There is a concern that I refer to as the pebble effect. I drive through quite a few neighborhoods, and I have noticed that one home can set the tone. If you have one guy who is really involved with gardening, you will see others imitating his garden to various degrees. The homes closest to his will be the ones to respond first, but you can see a wave going through the area. This will also happen with a home that is incorporating green features, but it can also happen with a home that we might perceive in a negative light. Have you seen that house where the owner seems to be perpetually working on it. You see supplies leaning against the exterior walls. The garage is left open to showcase a jumbled mess. And why are there so many cars parked in the driveway? Getting back to the pebble effect, we may have to respond to the other homes. For a house that is not greatly landscaped near highly landscaped homes, we should consider adding landscape to fit into the neighborhood, so our home does not look to shabby. When we live in the neighborhood where no body is cutting the grass or maintaining the yard, we may wish to do the minimal in yard care to make out home stand out , but you do not want to make the home appear as if it does not fit into its environment.
I guess an important lesson is know your market. If I am going to buy a car, even a used car, I am not going to buy something that looks like a piece of junk. However, if I want a car that I can convert into my dream, then I might not mind the piece of junk. If your neighborhood has a lot of foreclosures, then investing in landscaping is not going to be for you. My reasoning is that most buyers are coming to see the area, because they are hoping to get a great deal. I would have basic yard care, then I would spend my money on a kitchen or bath renovation. Maybe pick one, the kitchen or the Master bath. Again, if people are looking for a steal, do not go overboard, but make the remodel look good. You do not need Viking kitchen appliances in a home that would be catering to this value seeking audience.

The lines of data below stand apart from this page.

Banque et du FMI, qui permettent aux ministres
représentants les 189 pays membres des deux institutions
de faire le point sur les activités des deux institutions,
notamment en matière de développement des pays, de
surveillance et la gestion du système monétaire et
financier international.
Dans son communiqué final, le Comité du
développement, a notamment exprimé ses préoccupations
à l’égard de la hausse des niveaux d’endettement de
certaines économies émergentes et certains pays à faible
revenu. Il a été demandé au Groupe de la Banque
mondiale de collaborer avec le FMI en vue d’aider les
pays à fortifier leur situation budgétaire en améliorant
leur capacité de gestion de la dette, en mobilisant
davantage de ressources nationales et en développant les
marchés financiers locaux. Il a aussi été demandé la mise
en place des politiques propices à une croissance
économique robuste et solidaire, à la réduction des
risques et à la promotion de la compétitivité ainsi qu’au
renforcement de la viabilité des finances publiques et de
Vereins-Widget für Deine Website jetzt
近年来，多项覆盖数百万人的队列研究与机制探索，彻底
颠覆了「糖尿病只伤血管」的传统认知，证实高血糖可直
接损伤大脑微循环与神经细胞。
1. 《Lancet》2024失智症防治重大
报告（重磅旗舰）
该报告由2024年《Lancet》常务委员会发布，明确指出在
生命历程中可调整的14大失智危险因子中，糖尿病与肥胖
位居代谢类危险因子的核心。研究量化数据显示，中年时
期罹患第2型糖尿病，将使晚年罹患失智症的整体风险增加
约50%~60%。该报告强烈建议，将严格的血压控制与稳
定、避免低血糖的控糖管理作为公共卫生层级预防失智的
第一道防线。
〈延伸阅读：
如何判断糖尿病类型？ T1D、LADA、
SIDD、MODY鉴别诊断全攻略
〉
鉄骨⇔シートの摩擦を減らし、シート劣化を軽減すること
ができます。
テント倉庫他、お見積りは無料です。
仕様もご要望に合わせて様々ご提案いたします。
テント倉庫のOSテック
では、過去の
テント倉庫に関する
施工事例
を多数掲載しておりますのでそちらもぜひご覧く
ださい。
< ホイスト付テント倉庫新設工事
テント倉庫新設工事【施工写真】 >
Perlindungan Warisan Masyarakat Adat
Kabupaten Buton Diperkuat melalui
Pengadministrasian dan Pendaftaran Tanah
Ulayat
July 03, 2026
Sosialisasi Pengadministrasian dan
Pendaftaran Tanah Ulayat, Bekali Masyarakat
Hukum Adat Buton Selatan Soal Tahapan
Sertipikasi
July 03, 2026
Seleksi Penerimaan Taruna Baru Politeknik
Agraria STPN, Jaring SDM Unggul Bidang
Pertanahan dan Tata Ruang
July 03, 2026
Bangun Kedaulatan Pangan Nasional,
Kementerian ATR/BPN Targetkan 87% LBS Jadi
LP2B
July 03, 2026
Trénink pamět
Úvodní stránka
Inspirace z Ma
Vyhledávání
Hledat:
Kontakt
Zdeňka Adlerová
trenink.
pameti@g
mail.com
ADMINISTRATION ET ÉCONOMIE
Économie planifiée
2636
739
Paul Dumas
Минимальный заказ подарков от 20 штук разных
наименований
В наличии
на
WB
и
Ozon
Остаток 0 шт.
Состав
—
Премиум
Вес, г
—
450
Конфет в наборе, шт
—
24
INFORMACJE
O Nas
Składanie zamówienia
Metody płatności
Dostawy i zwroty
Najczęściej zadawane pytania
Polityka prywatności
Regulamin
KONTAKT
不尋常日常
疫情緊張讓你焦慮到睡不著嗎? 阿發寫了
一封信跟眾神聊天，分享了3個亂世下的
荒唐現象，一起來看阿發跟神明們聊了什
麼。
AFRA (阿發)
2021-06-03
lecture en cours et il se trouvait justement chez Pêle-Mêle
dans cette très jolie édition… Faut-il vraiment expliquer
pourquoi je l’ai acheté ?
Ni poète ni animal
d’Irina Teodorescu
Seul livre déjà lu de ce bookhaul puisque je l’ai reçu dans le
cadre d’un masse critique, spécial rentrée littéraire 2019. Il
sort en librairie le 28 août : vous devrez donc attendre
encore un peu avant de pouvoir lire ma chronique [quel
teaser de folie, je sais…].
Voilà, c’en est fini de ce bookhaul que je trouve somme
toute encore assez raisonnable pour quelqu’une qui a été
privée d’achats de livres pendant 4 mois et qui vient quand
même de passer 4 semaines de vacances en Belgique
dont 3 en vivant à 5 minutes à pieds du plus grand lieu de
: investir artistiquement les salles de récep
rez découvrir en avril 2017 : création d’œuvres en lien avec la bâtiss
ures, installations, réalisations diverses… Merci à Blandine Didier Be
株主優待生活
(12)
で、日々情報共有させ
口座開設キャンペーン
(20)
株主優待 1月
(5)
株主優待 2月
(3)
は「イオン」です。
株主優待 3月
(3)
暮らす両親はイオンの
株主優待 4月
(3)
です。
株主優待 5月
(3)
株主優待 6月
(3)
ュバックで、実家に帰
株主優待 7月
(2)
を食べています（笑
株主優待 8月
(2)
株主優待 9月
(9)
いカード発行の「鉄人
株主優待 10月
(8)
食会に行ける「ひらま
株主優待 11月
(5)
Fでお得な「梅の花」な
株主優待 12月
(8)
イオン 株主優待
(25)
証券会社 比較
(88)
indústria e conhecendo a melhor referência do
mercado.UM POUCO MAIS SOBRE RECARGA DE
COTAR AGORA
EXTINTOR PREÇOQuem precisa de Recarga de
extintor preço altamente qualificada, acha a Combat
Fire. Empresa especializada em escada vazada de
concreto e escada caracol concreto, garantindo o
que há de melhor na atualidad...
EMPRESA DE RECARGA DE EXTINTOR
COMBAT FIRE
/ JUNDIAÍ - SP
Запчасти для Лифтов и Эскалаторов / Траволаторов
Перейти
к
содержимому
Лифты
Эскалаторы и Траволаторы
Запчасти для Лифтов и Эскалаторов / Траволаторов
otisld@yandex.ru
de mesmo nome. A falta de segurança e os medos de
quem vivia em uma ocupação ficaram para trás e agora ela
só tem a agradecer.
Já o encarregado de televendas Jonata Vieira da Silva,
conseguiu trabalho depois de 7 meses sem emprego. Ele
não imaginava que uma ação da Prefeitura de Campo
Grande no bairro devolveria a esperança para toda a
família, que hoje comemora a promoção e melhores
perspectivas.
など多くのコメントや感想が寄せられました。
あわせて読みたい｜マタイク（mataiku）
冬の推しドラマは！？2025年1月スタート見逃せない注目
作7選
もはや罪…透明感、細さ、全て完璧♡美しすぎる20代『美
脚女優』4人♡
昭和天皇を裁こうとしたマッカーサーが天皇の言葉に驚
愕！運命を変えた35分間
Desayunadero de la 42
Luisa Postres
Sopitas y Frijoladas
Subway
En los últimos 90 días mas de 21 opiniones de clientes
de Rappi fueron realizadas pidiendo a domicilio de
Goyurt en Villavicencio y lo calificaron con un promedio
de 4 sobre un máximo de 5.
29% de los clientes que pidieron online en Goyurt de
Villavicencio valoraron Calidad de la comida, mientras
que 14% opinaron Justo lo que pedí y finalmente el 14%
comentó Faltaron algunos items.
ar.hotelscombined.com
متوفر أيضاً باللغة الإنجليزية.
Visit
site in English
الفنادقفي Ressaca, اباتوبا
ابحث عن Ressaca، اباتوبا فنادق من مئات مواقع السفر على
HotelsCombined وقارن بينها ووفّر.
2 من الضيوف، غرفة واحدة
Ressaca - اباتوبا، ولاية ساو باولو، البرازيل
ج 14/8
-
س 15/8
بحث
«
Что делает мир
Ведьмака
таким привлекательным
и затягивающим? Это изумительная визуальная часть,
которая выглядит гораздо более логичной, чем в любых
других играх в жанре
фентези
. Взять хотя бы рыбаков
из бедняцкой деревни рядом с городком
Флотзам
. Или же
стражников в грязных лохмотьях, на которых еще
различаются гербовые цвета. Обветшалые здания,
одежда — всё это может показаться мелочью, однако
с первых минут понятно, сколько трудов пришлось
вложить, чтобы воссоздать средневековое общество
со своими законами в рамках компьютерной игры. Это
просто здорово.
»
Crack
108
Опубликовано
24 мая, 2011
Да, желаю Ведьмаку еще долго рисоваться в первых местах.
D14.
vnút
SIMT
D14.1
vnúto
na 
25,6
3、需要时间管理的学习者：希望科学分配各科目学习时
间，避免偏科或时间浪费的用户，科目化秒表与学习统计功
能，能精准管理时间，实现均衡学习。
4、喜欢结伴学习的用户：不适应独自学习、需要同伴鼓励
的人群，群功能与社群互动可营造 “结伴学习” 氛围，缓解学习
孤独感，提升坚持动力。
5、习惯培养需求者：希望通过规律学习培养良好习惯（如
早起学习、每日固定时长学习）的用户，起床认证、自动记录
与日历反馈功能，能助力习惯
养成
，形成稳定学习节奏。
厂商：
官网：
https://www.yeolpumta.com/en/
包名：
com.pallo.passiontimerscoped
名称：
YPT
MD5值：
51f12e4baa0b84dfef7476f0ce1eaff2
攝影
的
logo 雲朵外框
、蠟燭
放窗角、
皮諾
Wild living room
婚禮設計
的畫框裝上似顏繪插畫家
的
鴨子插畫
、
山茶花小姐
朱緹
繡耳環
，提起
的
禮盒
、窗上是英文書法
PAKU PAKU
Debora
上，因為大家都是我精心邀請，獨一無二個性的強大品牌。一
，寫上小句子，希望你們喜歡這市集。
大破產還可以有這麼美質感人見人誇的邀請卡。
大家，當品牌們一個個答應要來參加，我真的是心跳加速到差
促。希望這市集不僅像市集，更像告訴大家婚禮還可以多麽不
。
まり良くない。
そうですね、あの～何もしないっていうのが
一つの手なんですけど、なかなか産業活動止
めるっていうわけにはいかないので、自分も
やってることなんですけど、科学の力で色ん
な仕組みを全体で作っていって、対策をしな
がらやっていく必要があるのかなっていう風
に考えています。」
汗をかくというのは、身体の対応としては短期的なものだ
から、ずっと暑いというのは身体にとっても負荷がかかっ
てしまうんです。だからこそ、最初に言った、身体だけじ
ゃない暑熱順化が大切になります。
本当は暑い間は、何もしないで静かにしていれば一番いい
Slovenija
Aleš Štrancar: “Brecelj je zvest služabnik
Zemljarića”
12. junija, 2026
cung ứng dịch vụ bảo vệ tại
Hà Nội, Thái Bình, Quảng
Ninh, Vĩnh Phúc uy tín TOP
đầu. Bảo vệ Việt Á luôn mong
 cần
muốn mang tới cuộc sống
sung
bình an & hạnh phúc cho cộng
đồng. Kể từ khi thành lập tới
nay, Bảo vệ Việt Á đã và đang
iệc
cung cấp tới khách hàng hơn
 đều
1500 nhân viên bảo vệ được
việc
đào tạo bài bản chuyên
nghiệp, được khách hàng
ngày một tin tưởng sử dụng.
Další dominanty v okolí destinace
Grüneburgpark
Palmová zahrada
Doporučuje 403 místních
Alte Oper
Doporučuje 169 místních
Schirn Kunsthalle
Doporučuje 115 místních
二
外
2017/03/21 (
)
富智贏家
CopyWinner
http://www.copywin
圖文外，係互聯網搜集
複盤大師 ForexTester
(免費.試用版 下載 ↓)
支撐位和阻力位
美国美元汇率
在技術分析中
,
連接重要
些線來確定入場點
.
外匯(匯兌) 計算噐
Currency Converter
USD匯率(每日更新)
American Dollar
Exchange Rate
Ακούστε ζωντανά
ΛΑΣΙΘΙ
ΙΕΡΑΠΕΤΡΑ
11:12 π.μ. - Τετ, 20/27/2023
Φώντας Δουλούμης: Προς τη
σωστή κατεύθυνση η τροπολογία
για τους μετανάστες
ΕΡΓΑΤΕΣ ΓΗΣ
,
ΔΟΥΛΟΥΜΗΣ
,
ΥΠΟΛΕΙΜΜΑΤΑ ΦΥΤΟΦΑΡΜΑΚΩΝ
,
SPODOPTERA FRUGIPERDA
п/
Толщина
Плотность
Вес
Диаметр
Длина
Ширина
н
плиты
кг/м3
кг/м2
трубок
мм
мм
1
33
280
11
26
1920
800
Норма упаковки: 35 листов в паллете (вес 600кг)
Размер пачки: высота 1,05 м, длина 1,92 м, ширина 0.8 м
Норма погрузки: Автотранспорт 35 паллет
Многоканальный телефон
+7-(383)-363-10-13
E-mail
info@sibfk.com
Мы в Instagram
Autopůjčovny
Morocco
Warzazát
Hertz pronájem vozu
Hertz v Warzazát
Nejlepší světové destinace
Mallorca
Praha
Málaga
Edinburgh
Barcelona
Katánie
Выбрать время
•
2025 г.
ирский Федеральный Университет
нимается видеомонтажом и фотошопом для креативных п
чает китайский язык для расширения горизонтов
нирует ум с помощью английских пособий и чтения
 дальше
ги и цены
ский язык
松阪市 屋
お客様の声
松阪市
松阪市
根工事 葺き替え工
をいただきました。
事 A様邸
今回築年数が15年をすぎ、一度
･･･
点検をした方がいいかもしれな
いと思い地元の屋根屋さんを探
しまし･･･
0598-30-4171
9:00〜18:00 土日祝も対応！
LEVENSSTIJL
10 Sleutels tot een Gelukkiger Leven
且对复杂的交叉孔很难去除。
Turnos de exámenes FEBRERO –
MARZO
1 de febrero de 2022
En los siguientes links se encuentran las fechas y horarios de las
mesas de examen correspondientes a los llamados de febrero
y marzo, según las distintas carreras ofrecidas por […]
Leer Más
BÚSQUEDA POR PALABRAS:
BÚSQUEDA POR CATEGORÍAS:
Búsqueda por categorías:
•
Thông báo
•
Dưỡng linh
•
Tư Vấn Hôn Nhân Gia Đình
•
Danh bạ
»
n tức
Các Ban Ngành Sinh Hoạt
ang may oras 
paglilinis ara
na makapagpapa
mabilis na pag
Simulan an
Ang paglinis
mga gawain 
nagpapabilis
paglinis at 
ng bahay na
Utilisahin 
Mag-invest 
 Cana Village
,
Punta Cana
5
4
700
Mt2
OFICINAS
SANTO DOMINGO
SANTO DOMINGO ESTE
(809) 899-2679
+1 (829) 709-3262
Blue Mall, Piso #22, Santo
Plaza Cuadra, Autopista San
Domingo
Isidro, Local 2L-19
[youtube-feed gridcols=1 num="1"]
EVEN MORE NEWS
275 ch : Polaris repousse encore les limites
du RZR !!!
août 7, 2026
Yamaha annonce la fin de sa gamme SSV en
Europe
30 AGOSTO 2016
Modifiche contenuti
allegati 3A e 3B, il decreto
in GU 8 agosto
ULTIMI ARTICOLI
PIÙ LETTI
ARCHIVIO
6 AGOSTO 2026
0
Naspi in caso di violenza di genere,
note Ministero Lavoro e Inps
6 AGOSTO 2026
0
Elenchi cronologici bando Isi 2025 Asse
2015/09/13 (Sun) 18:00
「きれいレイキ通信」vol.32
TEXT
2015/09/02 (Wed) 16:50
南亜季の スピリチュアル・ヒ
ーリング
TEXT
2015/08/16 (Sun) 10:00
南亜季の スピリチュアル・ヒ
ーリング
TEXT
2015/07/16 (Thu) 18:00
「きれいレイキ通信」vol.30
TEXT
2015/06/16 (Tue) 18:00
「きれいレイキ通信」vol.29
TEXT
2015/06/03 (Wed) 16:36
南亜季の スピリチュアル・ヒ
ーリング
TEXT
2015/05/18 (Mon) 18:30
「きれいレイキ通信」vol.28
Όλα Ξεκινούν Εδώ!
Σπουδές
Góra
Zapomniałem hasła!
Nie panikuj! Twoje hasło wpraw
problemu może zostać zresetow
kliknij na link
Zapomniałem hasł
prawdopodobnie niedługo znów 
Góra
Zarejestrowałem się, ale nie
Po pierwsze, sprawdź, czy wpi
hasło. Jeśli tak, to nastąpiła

Perception is more important than reality. Home buyers have blinders on. They do not need to see a bed of annuals. In fact, they do not look at the details or think of the consequences (that is what a home inspector is going to do for them). Most items that I brought up from the landscape architect may be long haul projects if you are going to be selling next year. However, they can be applied to current concerns. The pebble effect can change the buyer’s perception of your home, so think about how your home can fit into the neighborhood. Have the plants (trees and bushes) pruned in a professional manner, then maintain them. Keep the grass cut and edged. Oh, allow for views from your windows. Too often homeowners have large shrubs directly in front of a window. This is not a great view. I think that curb appeal still matters, but I also feel that money spent on landscaping is not going to be fully recouped. Do not embark on a huge landscaping project to create curb appeal. What you may want to do is move plantings around. You will have a mature plant that you do not have to pay for. We have a tendency to crowd our garden beds anyway, so having openings or space creates the impression of a larger area.